In practice, everyone understands that Putin is threatening the West, declaring his readiness to use nuclear weapons in Russia's aggressive war against Ukraine. The United States has already called the reference to nuclear weapons, even indirectly, "unacceptable", while British Prime Minister Boris Johnson has warned Putin "not to make the tragic mistake of using nuclear weapons."
Ukrainian Foreign Minister Dmitry Kuleba said a nuclear strike would be "catastrophic for the whole world." Putin's order was given shortly after it was announced that a meeting of representatives from Russia and Ukraine would take place for negotiations. We see this order as an attempt to raise the tone and put additional pressure on the Ukrainian negotiators.
"But we are not going to give up. We will approach the talks with a very simple approach. "We are going to listen to what Russia has to say to us, and we will give our opinion on everything that is happening."
Analysts say Putin is talking about nuclear weapons because he is essentially acknowledging that conventional weapons are not going to conquer Ukraine - or at least not as quickly as the Russian leader expected. At the same time, however, it is precisely because of the invasion of Ukraine by the Russian armed forces that knowledge has become established that Putin is capable of everything and does not make threats that he is unwilling to carry out.

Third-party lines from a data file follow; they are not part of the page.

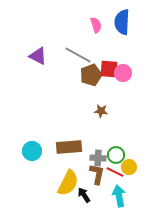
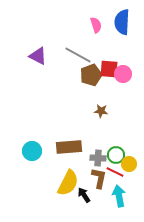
pink circle: moved 1 px down
yellow circle: moved 3 px up
brown L-shape: moved 2 px right, 4 px down
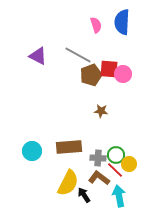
red line: moved 2 px up; rotated 18 degrees clockwise
brown L-shape: rotated 65 degrees counterclockwise
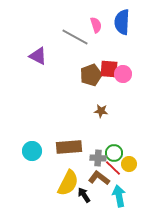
gray line: moved 3 px left, 18 px up
green circle: moved 2 px left, 2 px up
red line: moved 2 px left, 2 px up
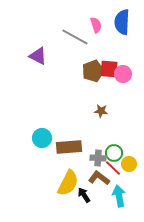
brown pentagon: moved 2 px right, 4 px up
cyan circle: moved 10 px right, 13 px up
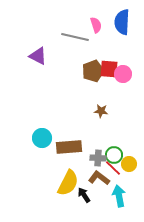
gray line: rotated 16 degrees counterclockwise
green circle: moved 2 px down
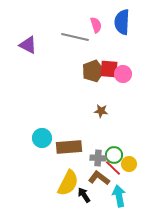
purple triangle: moved 10 px left, 11 px up
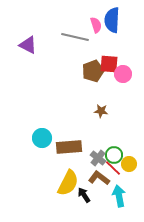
blue semicircle: moved 10 px left, 2 px up
red square: moved 5 px up
gray cross: rotated 35 degrees clockwise
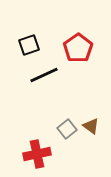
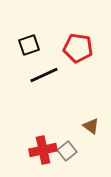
red pentagon: rotated 28 degrees counterclockwise
gray square: moved 22 px down
red cross: moved 6 px right, 4 px up
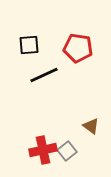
black square: rotated 15 degrees clockwise
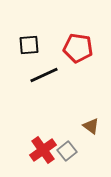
red cross: rotated 24 degrees counterclockwise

So how close is humanity to nuclear catastrophe, which may start with Putin's aggressive actions against Russia's neighbors, but can spread rapidly with the involvement of the United States and other nuclear powers in an ecumenical war.

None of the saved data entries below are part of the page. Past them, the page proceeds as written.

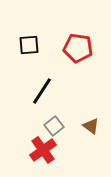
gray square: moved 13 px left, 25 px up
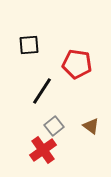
red pentagon: moved 1 px left, 16 px down
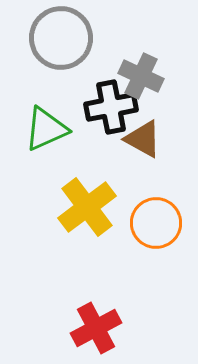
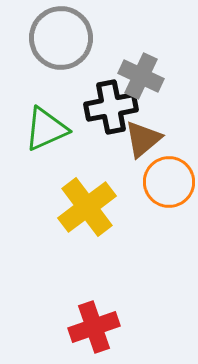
brown triangle: rotated 51 degrees clockwise
orange circle: moved 13 px right, 41 px up
red cross: moved 2 px left, 1 px up; rotated 9 degrees clockwise
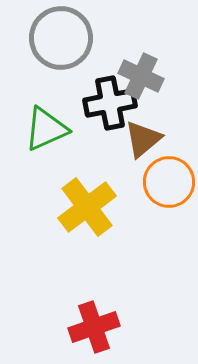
black cross: moved 1 px left, 4 px up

At the moment, the only fact is that Vladimir Putin, according to his own statement, has instructed the Minister of Defense, Sergei Shoigu and the Chief of the Armed Forces, Valery Gerasimov, to raise the level of readiness of Russia's nuclear weapons.
In particular, the statement made by the President of Russia, according to the state news agency TASS, is as follows: "Senior officials of the top NATO countries also make aggressive statements against our country. "I therefore ordered the Minister of Defense and the Chief of the General Staff of the Armed Forces to deploy the deterrent forces of the Russian Army to the special state of war readiness."

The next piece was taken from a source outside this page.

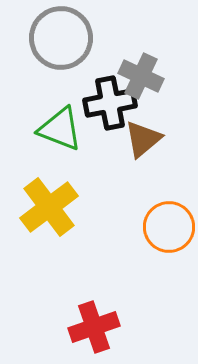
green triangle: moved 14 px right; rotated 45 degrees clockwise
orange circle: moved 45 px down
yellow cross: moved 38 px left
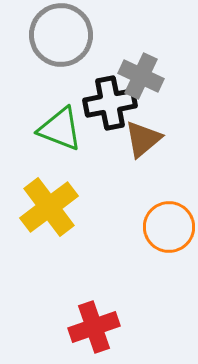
gray circle: moved 3 px up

Tobias Elwood, chairman of the British Parliament's defense committee, commented that "in the worst case, Putin will use light nuclear weapons if his army fails to occupy Ukraine. And allies in the West will have to think from now on how they will react if Putin resorts to nuclear weapons. "It may also throw weapons into battle that have not been tested or are unusual for us Westerners, such as chemical or light nuclear weapons."
The White House's outrage at Putin's threats was expressed by US Ambassador to the United Nations Linda Thomas-Greenfield, who said: "Putin's statement means that he continues to escalate this war in a way that is completely unacceptable. . We must continue to condemn his actions in the most dynamic way possible. "
Although the exact number of nuclear-armed weapons is a state secret, it is estimated that Russia has more than half of the world's nuclear weapons. That's a total of 14.000, and Putin has more than 7.000 of them linked to the infamous "red button."
But perhaps these types of weapons are even more frightening, beyond their numerical number. It is known, after all, that the Russians had built the most powerful nuclear bomb in the world, the infamous "Tsar Bomba". It appeared in the early 1960s and its power exceeds 50 megatons. However, in 2015, rumors circulated that Russia was preparing an upgraded version of the Tsar Bomba, with twice the destructive power than the original.
But in addition to the Tsar Bomba and some state-of-the-art nuclear torpedoes, the Russians have the Status-6 system, which can cause a tsunami up to 500 meters high. And, as this colossal wave will be radioactive, it will contaminate the enemy's shoreline, turning it into a dead zone. Also, the Status-6 can not be intercepted by rival anti-missile defense systems.